Já gastamos as palavras pela rua, meu amor, e o que nos sobrou não basta para aquecer o frio que se instala entre quatro paredes. Gastamos tudo, exceto o silêncio - esse silêncio pesado, que agora fala mais alto que qualquer palavra outrora trocada.

Gastamos os olhos com o sal das lágrimas, gastamos as mãos de tanto as apertarmos em busca de um conforto que já não responde. Gastamos o relógio, contando os minutos em esperas inúteis, e as pedras das esquinas, que testemunharam nossos passos incertos, também se cansaram de nós.

Meto as mãos nos bolsos e encontro apenas o vazio. Outrora, tínhamos tanto para oferecer um ao outro. Era como se o mundo inteiro me pertencesse: quanto mais eu te dava, mais eu tinha para dar.

Havia uma abundância que não explicava, uma riqueza que nascia do simples ato de te amar. Às vezes, tu dizias: “Os teus olhos são peixes verdes.” E eu acreditava. Acreditava porque, ao teu lado, tudo parecia possível.

O mundo se transformava, e teus olhos faziam dos meus um aquário de sonhos, onde nadavam promessas e futuros. Era o tempo dos segredos, quando teu corpo era um mistério que eu desejava desvendar, quando meus olhos, de fato, brilhavam como peixes verdes, cheios de vida e cor.

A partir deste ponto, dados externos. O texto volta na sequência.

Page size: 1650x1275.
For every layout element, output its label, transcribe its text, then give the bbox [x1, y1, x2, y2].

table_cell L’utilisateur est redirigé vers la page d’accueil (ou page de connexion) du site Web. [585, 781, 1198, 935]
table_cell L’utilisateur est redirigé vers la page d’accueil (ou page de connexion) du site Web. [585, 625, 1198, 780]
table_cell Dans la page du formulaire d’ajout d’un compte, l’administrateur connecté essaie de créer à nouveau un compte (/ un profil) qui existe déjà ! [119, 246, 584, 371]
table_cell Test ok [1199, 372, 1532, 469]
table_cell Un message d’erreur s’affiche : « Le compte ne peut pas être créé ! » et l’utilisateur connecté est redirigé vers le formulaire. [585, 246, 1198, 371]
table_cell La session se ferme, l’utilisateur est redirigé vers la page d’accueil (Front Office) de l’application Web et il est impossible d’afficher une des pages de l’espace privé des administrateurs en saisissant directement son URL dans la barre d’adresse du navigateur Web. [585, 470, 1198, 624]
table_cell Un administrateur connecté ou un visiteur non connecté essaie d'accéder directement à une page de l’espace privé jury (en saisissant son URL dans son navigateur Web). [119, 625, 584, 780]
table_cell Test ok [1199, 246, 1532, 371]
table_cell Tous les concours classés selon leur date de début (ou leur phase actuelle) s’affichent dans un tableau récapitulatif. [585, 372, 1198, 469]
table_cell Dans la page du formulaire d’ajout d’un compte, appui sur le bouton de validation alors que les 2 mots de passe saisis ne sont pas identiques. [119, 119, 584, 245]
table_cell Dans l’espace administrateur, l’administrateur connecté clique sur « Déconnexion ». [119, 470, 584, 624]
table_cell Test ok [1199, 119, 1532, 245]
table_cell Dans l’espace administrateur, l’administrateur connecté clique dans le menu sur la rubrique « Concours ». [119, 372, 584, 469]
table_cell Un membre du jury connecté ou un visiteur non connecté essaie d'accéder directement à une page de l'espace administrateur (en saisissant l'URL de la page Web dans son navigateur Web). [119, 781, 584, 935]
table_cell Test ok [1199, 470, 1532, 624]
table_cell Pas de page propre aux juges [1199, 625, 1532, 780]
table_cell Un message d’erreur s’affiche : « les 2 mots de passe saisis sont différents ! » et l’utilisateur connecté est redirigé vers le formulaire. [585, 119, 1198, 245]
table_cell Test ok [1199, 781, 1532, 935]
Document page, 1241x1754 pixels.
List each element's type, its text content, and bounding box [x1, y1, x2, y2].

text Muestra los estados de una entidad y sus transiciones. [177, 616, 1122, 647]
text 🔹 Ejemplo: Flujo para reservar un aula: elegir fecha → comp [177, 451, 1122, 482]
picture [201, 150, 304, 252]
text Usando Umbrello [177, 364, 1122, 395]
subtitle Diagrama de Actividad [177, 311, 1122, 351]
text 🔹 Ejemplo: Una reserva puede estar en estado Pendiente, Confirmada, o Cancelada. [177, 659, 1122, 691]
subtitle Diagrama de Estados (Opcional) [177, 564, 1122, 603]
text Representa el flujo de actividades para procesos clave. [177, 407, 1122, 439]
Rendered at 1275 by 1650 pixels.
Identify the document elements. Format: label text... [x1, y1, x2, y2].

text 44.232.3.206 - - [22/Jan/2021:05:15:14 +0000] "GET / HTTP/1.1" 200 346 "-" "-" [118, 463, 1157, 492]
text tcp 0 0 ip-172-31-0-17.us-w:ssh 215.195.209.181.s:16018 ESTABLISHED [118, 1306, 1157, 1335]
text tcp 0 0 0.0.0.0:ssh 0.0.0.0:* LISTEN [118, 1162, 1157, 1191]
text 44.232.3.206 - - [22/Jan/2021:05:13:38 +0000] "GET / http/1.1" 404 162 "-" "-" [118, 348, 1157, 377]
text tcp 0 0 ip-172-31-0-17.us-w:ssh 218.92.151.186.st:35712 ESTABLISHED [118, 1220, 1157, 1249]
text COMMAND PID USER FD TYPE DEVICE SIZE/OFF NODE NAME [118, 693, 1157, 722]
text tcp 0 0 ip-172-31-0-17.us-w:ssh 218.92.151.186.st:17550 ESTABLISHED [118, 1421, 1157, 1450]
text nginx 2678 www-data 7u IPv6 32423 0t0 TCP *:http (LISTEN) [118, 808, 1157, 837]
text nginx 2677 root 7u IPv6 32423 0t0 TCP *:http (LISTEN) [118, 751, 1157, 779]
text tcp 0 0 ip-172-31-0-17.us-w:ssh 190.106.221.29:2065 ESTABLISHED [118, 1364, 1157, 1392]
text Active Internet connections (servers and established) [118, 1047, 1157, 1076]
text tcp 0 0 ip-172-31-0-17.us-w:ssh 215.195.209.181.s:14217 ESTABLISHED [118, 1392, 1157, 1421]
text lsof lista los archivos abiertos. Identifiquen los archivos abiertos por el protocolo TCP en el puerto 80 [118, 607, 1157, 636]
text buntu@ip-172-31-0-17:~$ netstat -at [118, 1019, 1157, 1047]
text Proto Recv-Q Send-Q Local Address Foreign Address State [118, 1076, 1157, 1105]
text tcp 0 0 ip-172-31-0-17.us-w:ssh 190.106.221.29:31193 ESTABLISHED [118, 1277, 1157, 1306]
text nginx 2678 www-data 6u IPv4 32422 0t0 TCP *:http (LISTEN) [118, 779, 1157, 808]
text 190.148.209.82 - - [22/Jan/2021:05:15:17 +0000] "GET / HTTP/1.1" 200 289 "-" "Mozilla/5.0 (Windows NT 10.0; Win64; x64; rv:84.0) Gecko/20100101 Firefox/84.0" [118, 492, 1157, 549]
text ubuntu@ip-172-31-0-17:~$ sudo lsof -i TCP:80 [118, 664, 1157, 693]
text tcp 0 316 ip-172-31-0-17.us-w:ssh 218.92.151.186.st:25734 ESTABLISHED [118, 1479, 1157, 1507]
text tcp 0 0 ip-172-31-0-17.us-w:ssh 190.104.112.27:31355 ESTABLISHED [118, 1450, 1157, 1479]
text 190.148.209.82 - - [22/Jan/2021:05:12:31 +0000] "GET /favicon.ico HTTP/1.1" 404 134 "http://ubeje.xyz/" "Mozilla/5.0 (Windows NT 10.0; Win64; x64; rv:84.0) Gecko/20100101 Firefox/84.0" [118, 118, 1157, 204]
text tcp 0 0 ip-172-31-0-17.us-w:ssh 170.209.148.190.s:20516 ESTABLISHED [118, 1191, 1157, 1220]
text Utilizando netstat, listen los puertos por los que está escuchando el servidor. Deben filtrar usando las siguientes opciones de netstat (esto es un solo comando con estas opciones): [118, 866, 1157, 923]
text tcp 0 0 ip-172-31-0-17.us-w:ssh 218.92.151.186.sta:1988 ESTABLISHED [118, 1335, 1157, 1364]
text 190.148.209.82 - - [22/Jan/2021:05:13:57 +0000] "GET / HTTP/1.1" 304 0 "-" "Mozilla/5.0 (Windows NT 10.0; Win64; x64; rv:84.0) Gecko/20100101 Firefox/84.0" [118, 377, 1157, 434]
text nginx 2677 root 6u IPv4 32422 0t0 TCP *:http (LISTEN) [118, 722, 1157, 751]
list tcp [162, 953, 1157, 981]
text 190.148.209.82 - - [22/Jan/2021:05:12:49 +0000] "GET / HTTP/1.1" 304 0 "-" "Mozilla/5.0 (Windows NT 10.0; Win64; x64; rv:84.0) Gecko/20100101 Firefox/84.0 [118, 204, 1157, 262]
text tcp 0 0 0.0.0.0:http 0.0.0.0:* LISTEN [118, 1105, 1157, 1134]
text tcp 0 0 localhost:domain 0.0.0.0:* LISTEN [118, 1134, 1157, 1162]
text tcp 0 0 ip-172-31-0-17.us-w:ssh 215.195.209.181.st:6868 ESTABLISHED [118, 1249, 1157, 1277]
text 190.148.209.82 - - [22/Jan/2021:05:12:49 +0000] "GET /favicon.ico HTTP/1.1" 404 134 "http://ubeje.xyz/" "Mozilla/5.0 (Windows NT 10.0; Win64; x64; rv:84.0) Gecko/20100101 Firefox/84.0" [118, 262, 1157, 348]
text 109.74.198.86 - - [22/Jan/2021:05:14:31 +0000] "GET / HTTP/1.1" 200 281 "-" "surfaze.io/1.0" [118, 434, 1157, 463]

Hoje, são apenas olhos. Comuns, opacos, como tantos outros. O encanto se desfez, e com ele a magia que nos unia. As palavras, que antes faziam o coração tremer, agora são ecos vazios.

Quando digo “meu amor”, já não há resposta, nem tremor, nem calor. É apenas som, perdido no ar. E, no entanto, lembro-me de como tudo estremecia antes, quando o simples murmúrio do teu nome no silêncio do meu coração bastava para incendiar o mundo.

Cada palavra era um universo, cada olhar uma promessa. Mas gastamos tudo. O que resta é um vazio que não pede nada, nem água, nem consolo. O passado, agora, é inútil como um trapo velho, desbotado pelo tempo.

Já te disse: as palavras estão gastas. E com elas, parece que nós também nos gastamos. Adeus.

Reflexão sobre o contexto e os acontecimentos

Este poema, de Eugénio de Andrade, é um lamento delicado e profundo sobre o esgotamento de um amor que já foi vibrante. Ele reflete a universalidade da experiência humana de perder a conexão com alguém que, um dia, foi tudo.

A metáfora das palavras gastas evoca a erosão do diálogo, do afeto e da intimidade, um tema que ressoa em muitas relações contemporâneas, onde a rotina, os mal-entendidos ou o peso do tempo podem transformar o que era mágico em algo ordinário.

Nos dias atuais, o poema ganha ainda mais força em um mundo onde as relações muitas vezes são mediadas por telas e mensagens rápidas, que podem acelerar o desgaste das palavras.

A superficialidade das interações digitais, por vezes, substitui a profundidade dos encontros reais, e o silêncio - como descrito no texto - torna-se não apenas uma ausência de palavras, mas um abismo entre duas pessoas.

 Movimentos culturais recentes, como aqueles que incentivam a reconexão emocional e a comunicação autêntica, reforçam a relevância do poema.

Por exemplo, terapias de casal e campanhas de saúde mental, como as promovidas por organizações que abordam a importância de expressar sentimentos, ecoam a necessidade de resgatar as palavras antes que se tornem “gastas”.

Além disso, o poema toca em uma melancolia que transcende o amor romântico. Ele fala da finitude das coisas, da efemeridade dos sentimentos e da dificuldade de manter viva a chama do que um dia foi intenso.

É um convite à reflexão sobre como preservamos o que é valioso em nossas vidas, sejam relações, sonhos ou memórias. O “adeus” final não é apenas uma despedida, mas um reconhecimento doloroso de que, às vezes, o que resta é deixar ir.